Researchers at the NYU School of Medicine and Perlmutter Cancer Center have found that the most deadly skin cancers may start in stem cells that lend colour to hair, and originate in hair follicles.
The study published online ahead of print in Nature Communications (Nov. 4, 2019) found that unlike their normal counterparts, newly cancerous pigment stem cells migrate up and out of the follicles to establish melanomas in nearby surface skin before spreading deeper. The study was conducted in genetically engineered mice, with the results confirmed in human tissue samples.
“By confirming that oncogenic pigment cells in hair follicles are a bona fide source of melanoma, we have a better understanding of this cancer’s biology and new ideas about how to counter it,” said study author, Dr. Mayumi Ito Suzuki, in a press release. Dr. Suzuki is an associate professor in the Ronald O. Perelman Department of Dermatology at NYU School of Medicine and Perlmutter Cancer Center.
Past models of the disease suggested that sunlight was a major risk factor for melanoma, but current research argues that the triggers are always there in normal follicles.
The new study looks at the stem cells that mature into melanocytes, cells that make the protein pigment melanin, which protects skin by absorbing some of the sun’s ultraviolet, DNA-damaging rays. By absorbing some wavelengths of visible light, but reflecting others, pigments create hair colour.

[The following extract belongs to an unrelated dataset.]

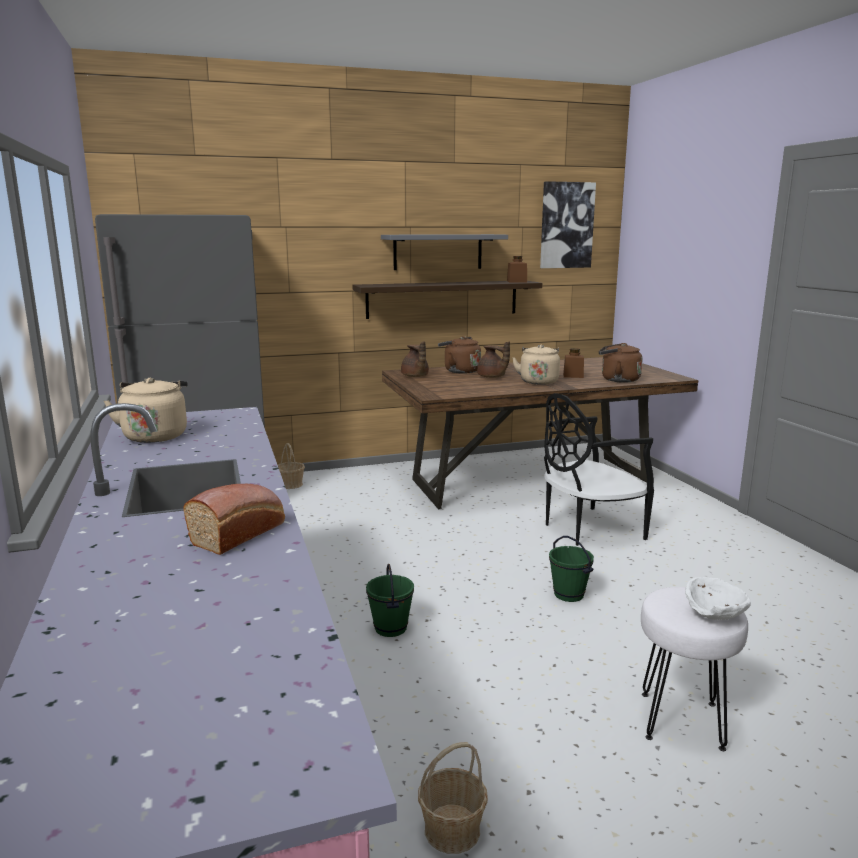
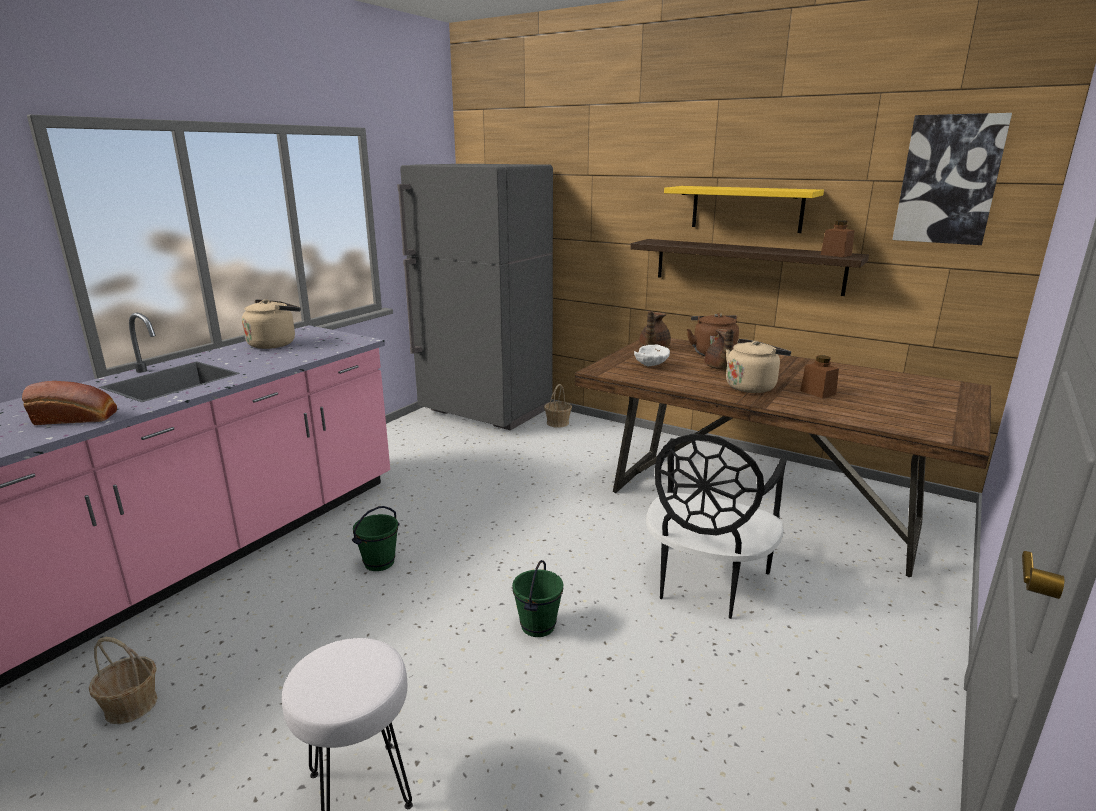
camera: 50 degrees right, 5 degrees up
grey shelf [381,234,508,270] -> yellow shelf [664,186,824,233]
black chair [544,393,654,546] -> black chair turned 90 degrees counterclockwise [646,434,787,619]
brown kettle [599,343,643,383] -> none
white bowl [685,577,751,620] -> white bowl moved to [634,345,670,366]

In a series of steps, the NYU research team established a new mouse model for the study of melanoma, so that the team could edit genes in follicular melanocyte stem cells only (the c-Kit-CreER mouse). This capability enabled researchers to introduce genetic changes that made only melanocyte stem cells, and their descendants destined to form melanomas, glow no matter where they travelled.

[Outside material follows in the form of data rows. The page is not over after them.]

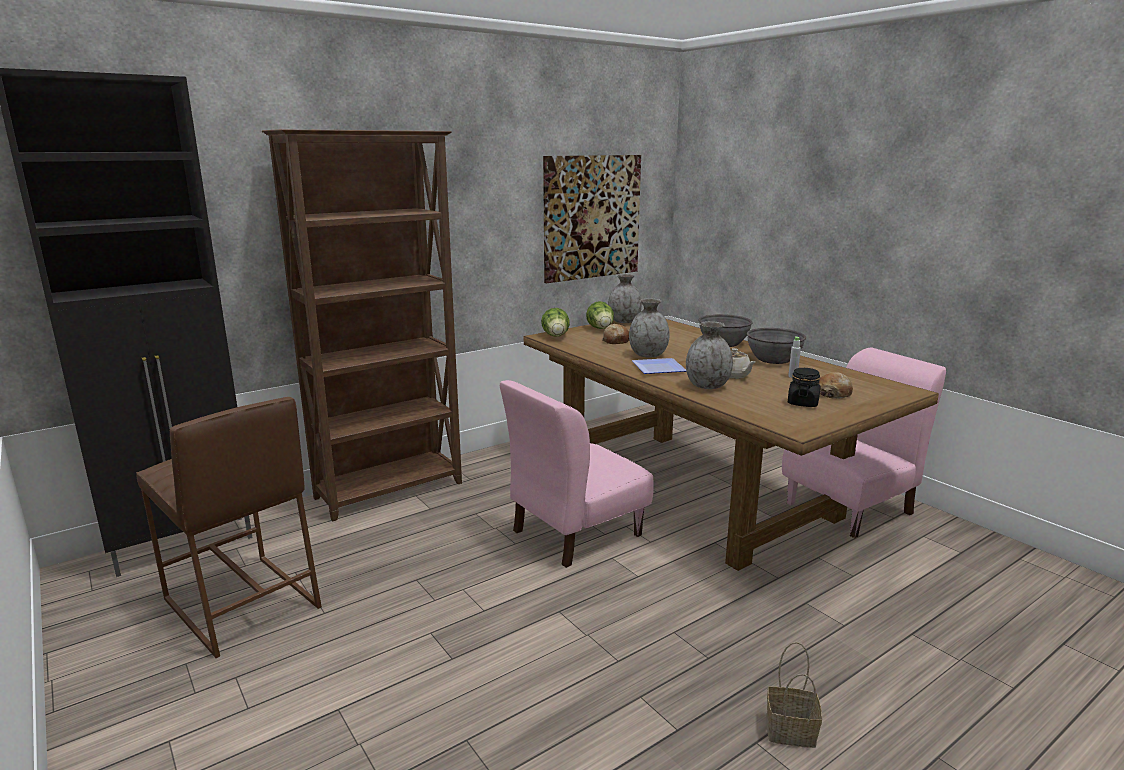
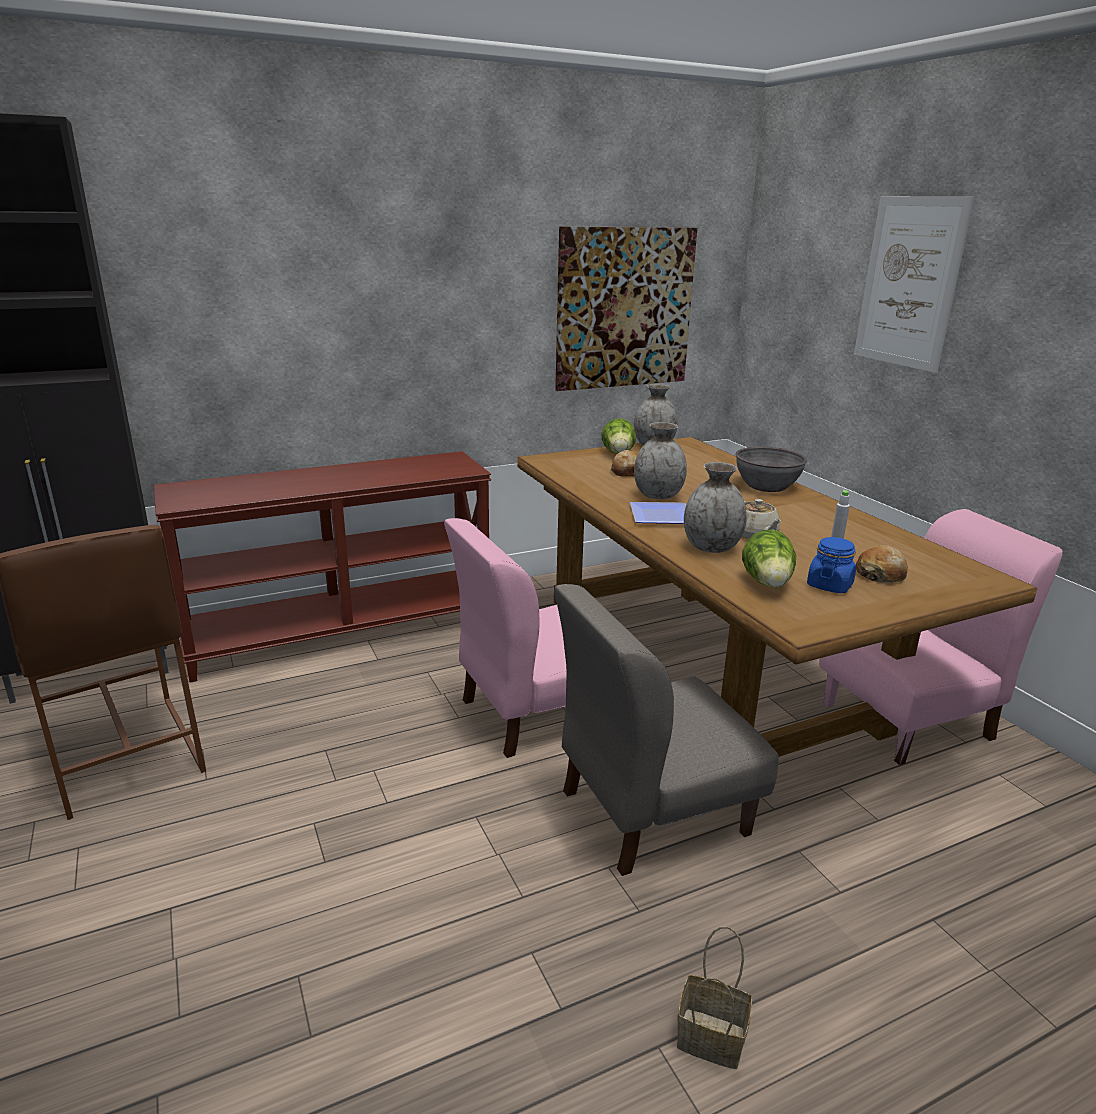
camera: 10 degrees right, 5 degrees up
brown bookcase [262,129,462,521] -> brown console table [154,451,491,683]
lettuce [541,308,570,337] -> lettuce moved to [742,530,796,588]
grey bowl [747,328,806,364] -> none
black jar [788,368,820,407] -> blue jar [807,537,856,593]
none -> grey chair [554,584,779,876]
none -> picture [854,196,975,373]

With the ability to accurately track a key stem cell type for the first time, the study’s authors confirmed that melanoma cells can arise from melanocyte stem cells, which abnormally migrate up and out of hair follicles to enter the epidermis. The team then tracked the same cells as they multiplied there, and then moved deeper into the skin layer.
Once in the dermis, the cells shed the markers and pigment that went with their follicular origins, presumably in response to local signals. They also acquired signatures similar to nerve cells (neurons) and skin cells (mesenchymal), molecular characteristics similar to those noted in examinations of human melanoma tissue.
Knowing where to look for the original, cancer-causing event, the researchers temporarily eliminated signals one by one in the follicular environment to see if cancer still formed in their absences.
As a result, the researchers confirmed that follicular melanocyte stem cells, even though they had cancer-causing genetic mutations, did not multiply or migrate to cause melanomas unless also exposed to endothelin (EDN) and WNT. These signalling proteins normally cause hairs to become longer and pigment cells to multiply in follicles.
“Our mouse model is the first to demonstrate that follicular oncogenic melanocyte stem cells can establish melanomas, which promises to make it useful in identifying new diagnostics and treatments for melanoma,” said Dr. Qi Sun, a member of the research team. “While our findings will require confirmation in further human testing, they argue that melanoma can arise in pigment stem cells originating both in follicles and in skin layers, such that some melanomas have multiple stem cells of origin.”